"""

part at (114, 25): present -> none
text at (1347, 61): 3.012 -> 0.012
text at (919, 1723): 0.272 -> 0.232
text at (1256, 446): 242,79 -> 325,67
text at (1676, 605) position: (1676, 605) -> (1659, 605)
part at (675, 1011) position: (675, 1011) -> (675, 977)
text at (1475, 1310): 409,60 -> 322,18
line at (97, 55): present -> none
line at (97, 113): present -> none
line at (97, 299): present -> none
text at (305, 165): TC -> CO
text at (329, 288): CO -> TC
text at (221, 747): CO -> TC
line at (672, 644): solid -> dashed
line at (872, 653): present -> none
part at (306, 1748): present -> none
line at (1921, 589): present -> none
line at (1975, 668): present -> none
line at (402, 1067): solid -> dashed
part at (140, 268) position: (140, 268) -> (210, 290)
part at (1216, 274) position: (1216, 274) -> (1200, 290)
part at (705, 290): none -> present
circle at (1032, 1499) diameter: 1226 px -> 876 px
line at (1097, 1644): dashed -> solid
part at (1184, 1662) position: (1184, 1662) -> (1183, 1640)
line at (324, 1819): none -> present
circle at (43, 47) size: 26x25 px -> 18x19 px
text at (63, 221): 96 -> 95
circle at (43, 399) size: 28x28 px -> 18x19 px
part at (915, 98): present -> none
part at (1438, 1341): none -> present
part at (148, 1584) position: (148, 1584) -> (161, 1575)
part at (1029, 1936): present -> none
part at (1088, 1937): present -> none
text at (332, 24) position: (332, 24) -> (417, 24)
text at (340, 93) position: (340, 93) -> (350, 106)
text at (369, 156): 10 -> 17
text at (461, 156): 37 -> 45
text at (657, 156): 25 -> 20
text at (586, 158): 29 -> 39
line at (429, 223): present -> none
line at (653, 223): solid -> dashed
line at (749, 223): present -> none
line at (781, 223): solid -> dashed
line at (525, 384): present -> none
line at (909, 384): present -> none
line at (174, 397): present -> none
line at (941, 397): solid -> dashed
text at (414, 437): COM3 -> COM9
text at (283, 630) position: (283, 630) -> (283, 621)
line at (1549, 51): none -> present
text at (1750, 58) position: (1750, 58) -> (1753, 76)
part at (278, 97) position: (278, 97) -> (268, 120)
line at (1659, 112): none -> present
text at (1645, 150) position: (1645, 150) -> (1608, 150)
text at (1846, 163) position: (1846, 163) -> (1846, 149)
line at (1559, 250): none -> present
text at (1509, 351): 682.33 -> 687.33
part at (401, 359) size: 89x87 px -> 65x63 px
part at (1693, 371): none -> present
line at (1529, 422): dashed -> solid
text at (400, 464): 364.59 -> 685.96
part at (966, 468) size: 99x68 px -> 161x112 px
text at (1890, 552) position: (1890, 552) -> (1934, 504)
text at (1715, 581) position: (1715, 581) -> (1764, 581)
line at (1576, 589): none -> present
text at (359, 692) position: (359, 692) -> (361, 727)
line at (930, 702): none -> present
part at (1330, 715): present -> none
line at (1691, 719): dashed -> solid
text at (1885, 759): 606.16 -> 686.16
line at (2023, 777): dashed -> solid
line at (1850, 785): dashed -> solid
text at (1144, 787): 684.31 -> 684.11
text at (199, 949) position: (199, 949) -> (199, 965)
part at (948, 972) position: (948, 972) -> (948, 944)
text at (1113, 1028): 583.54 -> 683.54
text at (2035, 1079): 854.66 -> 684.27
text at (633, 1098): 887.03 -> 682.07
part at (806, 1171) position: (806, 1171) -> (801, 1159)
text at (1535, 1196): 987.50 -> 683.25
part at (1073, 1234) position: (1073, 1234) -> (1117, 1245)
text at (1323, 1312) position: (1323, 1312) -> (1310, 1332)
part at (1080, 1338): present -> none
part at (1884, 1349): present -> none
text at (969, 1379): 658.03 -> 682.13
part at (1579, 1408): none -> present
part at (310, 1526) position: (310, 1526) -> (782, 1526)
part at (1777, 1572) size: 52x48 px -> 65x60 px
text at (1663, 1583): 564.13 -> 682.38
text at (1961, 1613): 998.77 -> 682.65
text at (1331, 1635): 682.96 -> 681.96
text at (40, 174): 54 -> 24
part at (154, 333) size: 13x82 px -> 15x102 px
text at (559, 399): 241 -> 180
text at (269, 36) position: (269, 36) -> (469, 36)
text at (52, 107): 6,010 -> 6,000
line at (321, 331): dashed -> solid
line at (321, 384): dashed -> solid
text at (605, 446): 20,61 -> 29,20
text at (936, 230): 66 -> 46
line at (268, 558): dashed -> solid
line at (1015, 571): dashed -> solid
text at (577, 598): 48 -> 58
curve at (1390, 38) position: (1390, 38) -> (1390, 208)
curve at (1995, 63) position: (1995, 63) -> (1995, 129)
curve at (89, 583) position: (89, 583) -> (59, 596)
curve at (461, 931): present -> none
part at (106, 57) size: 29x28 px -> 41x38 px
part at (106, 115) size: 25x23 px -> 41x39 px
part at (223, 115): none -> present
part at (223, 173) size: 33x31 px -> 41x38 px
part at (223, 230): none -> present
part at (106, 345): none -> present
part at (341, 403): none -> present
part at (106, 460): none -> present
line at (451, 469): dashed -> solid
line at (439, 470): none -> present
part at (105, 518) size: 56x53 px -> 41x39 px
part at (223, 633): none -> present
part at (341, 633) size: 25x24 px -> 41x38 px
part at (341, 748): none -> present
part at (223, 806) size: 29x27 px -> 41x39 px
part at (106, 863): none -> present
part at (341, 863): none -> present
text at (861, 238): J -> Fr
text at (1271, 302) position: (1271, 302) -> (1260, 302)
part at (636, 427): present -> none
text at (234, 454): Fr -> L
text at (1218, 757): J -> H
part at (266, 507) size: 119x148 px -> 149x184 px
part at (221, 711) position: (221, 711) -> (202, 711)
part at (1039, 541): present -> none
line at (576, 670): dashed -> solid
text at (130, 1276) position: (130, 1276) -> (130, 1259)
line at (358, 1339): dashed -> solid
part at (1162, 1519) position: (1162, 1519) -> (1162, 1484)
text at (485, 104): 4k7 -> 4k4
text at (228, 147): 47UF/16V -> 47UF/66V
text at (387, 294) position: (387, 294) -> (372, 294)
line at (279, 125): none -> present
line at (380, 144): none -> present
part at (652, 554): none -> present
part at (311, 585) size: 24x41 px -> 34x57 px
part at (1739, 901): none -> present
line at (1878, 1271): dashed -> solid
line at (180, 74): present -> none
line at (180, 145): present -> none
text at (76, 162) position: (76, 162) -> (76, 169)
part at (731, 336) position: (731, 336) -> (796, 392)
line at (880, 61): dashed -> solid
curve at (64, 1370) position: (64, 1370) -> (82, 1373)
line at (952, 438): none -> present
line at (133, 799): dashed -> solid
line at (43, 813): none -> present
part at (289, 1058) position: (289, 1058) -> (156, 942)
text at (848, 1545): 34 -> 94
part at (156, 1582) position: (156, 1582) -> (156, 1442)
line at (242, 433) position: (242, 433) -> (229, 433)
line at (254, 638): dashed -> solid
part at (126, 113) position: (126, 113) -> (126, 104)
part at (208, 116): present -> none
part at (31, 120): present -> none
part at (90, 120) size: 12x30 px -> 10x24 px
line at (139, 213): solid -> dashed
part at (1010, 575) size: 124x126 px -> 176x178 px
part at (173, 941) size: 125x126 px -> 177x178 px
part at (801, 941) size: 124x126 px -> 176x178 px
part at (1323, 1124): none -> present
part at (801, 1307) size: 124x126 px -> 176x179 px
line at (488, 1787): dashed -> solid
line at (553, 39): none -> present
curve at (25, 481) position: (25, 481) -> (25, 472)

"""

**Exercise description:** Copy all of the items above, reproducing every line verbatim and keeping the original order.

**Result of this task:**
part at (114, 25): present -> none
text at (1347, 61): 3.012 -> 0.012
text at (919, 1723): 0.272 -> 0.232
text at (1256, 446): 242,79 -> 325,67
text at (1676, 605) position: (1676, 605) -> (1659, 605)
part at (675, 1011) position: (675, 1011) -> (675, 977)
text at (1475, 1310): 409,60 -> 322,18
line at (97, 55): present -> none
line at (97, 113): present -> none
line at (97, 299): present -> none
text at (305, 165): TC -> CO
text at (329, 288): CO -> TC
text at (221, 747): CO -> TC
line at (672, 644): solid -> dashed
line at (872, 653): present -> none
part at (306, 1748): present -> none
line at (1921, 589): present -> none
line at (1975, 668): present -> none
line at (402, 1067): solid -> dashed
part at (140, 268) position: (140, 268) -> (210, 290)
part at (1216, 274) position: (1216, 274) -> (1200, 290)
part at (705, 290): none -> present
circle at (1032, 1499) diameter: 1226 px -> 876 px
line at (1097, 1644): dashed -> solid
part at (1184, 1662) position: (1184, 1662) -> (1183, 1640)
line at (324, 1819): none -> present
circle at (43, 47) size: 26x25 px -> 18x19 px
text at (63, 221): 96 -> 95
circle at (43, 399) size: 28x28 px -> 18x19 px
part at (915, 98): present -> none
part at (1438, 1341): none -> present
part at (148, 1584) position: (148, 1584) -> (161, 1575)
part at (1029, 1936): present -> none
part at (1088, 1937): present -> none
text at (332, 24) position: (332, 24) -> (417, 24)
text at (340, 93) position: (340, 93) -> (350, 106)
text at (369, 156): 10 -> 17
text at (461, 156): 37 -> 45
text at (657, 156): 25 -> 20
text at (586, 158): 29 -> 39
line at (429, 223): present -> none
line at (653, 223): solid -> dashed
line at (749, 223): present -> none
line at (781, 223): solid -> dashed
line at (525, 384): present -> none
line at (909, 384): present -> none
line at (174, 397): present -> none
line at (941, 397): solid -> dashed
text at (414, 437): COM3 -> COM9
text at (283, 630) position: (283, 630) -> (283, 621)
line at (1549, 51): none -> present
text at (1750, 58) position: (1750, 58) -> (1753, 76)
part at (278, 97) position: (278, 97) -> (268, 120)
line at (1659, 112): none -> present
text at (1645, 150) position: (1645, 150) -> (1608, 150)
text at (1846, 163) position: (1846, 163) -> (1846, 149)
line at (1559, 250): none -> present
text at (1509, 351): 682.33 -> 687.33
part at (401, 359) size: 89x87 px -> 65x63 px
part at (1693, 371): none -> present
line at (1529, 422): dashed -> solid
text at (400, 464): 364.59 -> 685.96
part at (966, 468) size: 99x68 px -> 161x112 px
text at (1890, 552) position: (1890, 552) -> (1934, 504)
text at (1715, 581) position: (1715, 581) -> (1764, 581)
line at (1576, 589): none -> present
text at (359, 692) position: (359, 692) -> (361, 727)
line at (930, 702): none -> present
part at (1330, 715): present -> none
line at (1691, 719): dashed -> solid
text at (1885, 759): 606.16 -> 686.16
line at (2023, 777): dashed -> solid
line at (1850, 785): dashed -> solid
text at (1144, 787): 684.31 -> 684.11
text at (199, 949) position: (199, 949) -> (199, 965)
part at (948, 972) position: (948, 972) -> (948, 944)
text at (1113, 1028): 583.54 -> 683.54
text at (2035, 1079): 854.66 -> 684.27
text at (633, 1098): 887.03 -> 682.07
part at (806, 1171) position: (806, 1171) -> (801, 1159)
text at (1535, 1196): 987.50 -> 683.25
part at (1073, 1234) position: (1073, 1234) -> (1117, 1245)
text at (1323, 1312) position: (1323, 1312) -> (1310, 1332)
part at (1080, 1338): present -> none
part at (1884, 1349): present -> none
text at (969, 1379): 658.03 -> 682.13
part at (1579, 1408): none -> present
part at (310, 1526) position: (310, 1526) -> (782, 1526)
part at (1777, 1572) size: 52x48 px -> 65x60 px
text at (1663, 1583): 564.13 -> 682.38
text at (1961, 1613): 998.77 -> 682.65
text at (1331, 1635): 682.96 -> 681.96
text at (40, 174): 54 -> 24
part at (154, 333) size: 13x82 px -> 15x102 px
text at (559, 399): 241 -> 180
text at (269, 36) position: (269, 36) -> (469, 36)
text at (52, 107): 6,010 -> 6,000
line at (321, 331): dashed -> solid
line at (321, 384): dashed -> solid
text at (605, 446): 20,61 -> 29,20
text at (936, 230): 66 -> 46
line at (268, 558): dashed -> solid
line at (1015, 571): dashed -> solid
text at (577, 598): 48 -> 58
curve at (1390, 38) position: (1390, 38) -> (1390, 208)
curve at (1995, 63) position: (1995, 63) -> (1995, 129)
curve at (89, 583) position: (89, 583) -> (59, 596)
curve at (461, 931): present -> none
part at (106, 57) size: 29x28 px -> 41x38 px
part at (106, 115) size: 25x23 px -> 41x39 px
part at (223, 115): none -> present
part at (223, 173) size: 33x31 px -> 41x38 px
part at (223, 230): none -> present
part at (106, 345): none -> present
part at (341, 403): none -> present
part at (106, 460): none -> present
line at (451, 469): dashed -> solid
line at (439, 470): none -> present
part at (105, 518) size: 56x53 px -> 41x39 px
part at (223, 633): none -> present
part at (341, 633) size: 25x24 px -> 41x38 px
part at (341, 748): none -> present
part at (223, 806) size: 29x27 px -> 41x39 px
part at (106, 863): none -> present
part at (341, 863): none -> present
text at (861, 238): J -> Fr
text at (1271, 302) position: (1271, 302) -> (1260, 302)
part at (636, 427): present -> none
text at (234, 454): Fr -> L
text at (1218, 757): J -> H
part at (266, 507) size: 119x148 px -> 149x184 px
part at (221, 711) position: (221, 711) -> (202, 711)
part at (1039, 541): present -> none
line at (576, 670): dashed -> solid
text at (130, 1276) position: (130, 1276) -> (130, 1259)
line at (358, 1339): dashed -> solid
part at (1162, 1519) position: (1162, 1519) -> (1162, 1484)
text at (485, 104): 4k7 -> 4k4
text at (228, 147): 47UF/16V -> 47UF/66V
text at (387, 294) position: (387, 294) -> (372, 294)
line at (279, 125): none -> present
line at (380, 144): none -> present
part at (652, 554): none -> present
part at (311, 585) size: 24x41 px -> 34x57 px
part at (1739, 901): none -> present
line at (1878, 1271): dashed -> solid
line at (180, 74): present -> none
line at (180, 145): present -> none
text at (76, 162) position: (76, 162) -> (76, 169)
part at (731, 336) position: (731, 336) -> (796, 392)
line at (880, 61): dashed -> solid
curve at (64, 1370) position: (64, 1370) -> (82, 1373)
line at (952, 438): none -> present
line at (133, 799): dashed -> solid
line at (43, 813): none -> present
part at (289, 1058) position: (289, 1058) -> (156, 942)
text at (848, 1545): 34 -> 94
part at (156, 1582) position: (156, 1582) -> (156, 1442)
line at (242, 433) position: (242, 433) -> (229, 433)
line at (254, 638): dashed -> solid
part at (126, 113) position: (126, 113) -> (126, 104)
part at (208, 116): present -> none
part at (31, 120): present -> none
part at (90, 120) size: 12x30 px -> 10x24 px
line at (139, 213): solid -> dashed
part at (1010, 575) size: 124x126 px -> 176x178 px
part at (173, 941) size: 125x126 px -> 177x178 px
part at (801, 941) size: 124x126 px -> 176x178 px
part at (1323, 1124): none -> present
part at (801, 1307) size: 124x126 px -> 176x179 px
line at (488, 1787): dashed -> solid
line at (553, 39): none -> present
curve at (25, 481) position: (25, 481) -> (25, 472)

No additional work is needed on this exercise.